** Exercise data follows **

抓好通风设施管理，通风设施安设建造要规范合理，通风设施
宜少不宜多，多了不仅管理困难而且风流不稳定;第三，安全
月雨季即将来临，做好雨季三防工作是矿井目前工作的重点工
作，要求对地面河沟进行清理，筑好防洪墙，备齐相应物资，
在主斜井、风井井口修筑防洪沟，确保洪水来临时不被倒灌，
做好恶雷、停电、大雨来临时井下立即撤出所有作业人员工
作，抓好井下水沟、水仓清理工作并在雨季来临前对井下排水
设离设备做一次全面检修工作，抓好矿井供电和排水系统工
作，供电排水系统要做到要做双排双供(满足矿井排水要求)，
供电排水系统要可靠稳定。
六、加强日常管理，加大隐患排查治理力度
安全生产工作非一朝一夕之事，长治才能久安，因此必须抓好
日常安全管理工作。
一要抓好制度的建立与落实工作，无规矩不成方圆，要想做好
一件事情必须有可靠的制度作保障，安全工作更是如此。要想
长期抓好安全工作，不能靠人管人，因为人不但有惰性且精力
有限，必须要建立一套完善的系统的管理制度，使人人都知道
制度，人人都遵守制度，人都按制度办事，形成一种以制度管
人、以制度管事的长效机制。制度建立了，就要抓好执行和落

** End of Exercise data **

**Exercise brief:**
Arrange the text lines of every record above as a JSON list of strings, with one string per line and blank lines omitted.

**Final answer:**
[
  "抓好通风设施管理，通风设施安设建造要规范合理，通风设施",
  "宜少不宜多，多了不仅管理困难而且风流不稳定;第三，安全",
  "月雨季即将来临，做好雨季三防工作是矿井目前工作的重点工",
  "作，要求对地面河沟进行清理，筑好防洪墙，备齐相应物资，",
  "在主斜井、风井井口修筑防洪沟，确保洪水来临时不被倒灌，",
  "做好恶雷、停电、大雨来临时井下立即撤出所有作业人员工",
  "作，抓好井下水沟、水仓清理工作并在雨季来临前对井下排水",
  "设离设备做一次全面检修工作，抓好矿井供电和排水系统工",
  "作，供电排水系统要做到要做双排双供(满足矿井排水要求)，",
  "供电排水系统要可靠稳定。",
  "六、加强日常管理，加大隐患排查治理力度",
  "安全生产工作非一朝一夕之事，长治才能久安，因此必须抓好",
  "日常安全管理工作。",
  "一要抓好制度的建立与落实工作，无规矩不成方圆，要想做好",
  "一件事情必须有可靠的制度作保障，安全工作更是如此。要想",
  "长期抓好安全工作，不能靠人管人，因为人不但有惰性且精力",
  "有限，必须要建立一套完善的系统的管理制度，使人人都知道",
  "制度，人人都遵守制度，人都按制度办事，形成一种以制度管",
  "人、以制度管事的长效机制。制度建立了，就要抓好执行和落"
]